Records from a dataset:
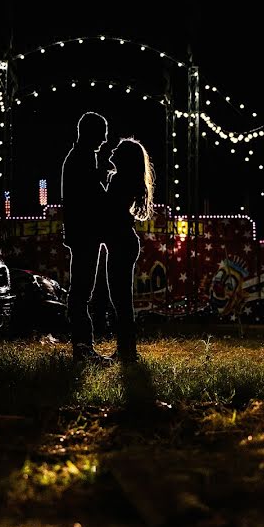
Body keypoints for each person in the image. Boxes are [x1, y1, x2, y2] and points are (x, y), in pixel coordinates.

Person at [61, 112, 115, 363]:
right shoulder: (82, 159)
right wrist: (104, 175)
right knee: (82, 292)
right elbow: (91, 197)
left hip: (82, 233)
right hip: (85, 234)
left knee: (82, 291)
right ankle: (83, 348)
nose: (104, 139)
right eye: (102, 133)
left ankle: (83, 347)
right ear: (90, 132)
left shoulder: (82, 157)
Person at [103, 137, 154, 364]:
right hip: (126, 241)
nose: (112, 151)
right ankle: (127, 349)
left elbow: (107, 209)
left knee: (120, 299)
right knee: (123, 299)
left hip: (121, 242)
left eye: (117, 149)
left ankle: (127, 351)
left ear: (123, 158)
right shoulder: (128, 179)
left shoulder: (117, 180)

Required work - Using the entries above, give again each line from the one containing "left knee: (82, 291)" through the last line, exactly and only those.

Task solution -
left knee: (82, 291)
right ankle: (83, 348)
nose: (104, 139)
right eye: (102, 133)
left ankle: (83, 347)
right ear: (90, 132)
left shoulder: (82, 157)
Person at [103, 137, 154, 364]:
right hip: (126, 241)
nose: (112, 151)
right ankle: (127, 349)
left elbow: (107, 209)
left knee: (120, 299)
right knee: (123, 299)
left hip: (121, 242)
left eye: (117, 149)
left ankle: (127, 351)
left ear: (123, 158)
right shoulder: (128, 179)
left shoulder: (117, 180)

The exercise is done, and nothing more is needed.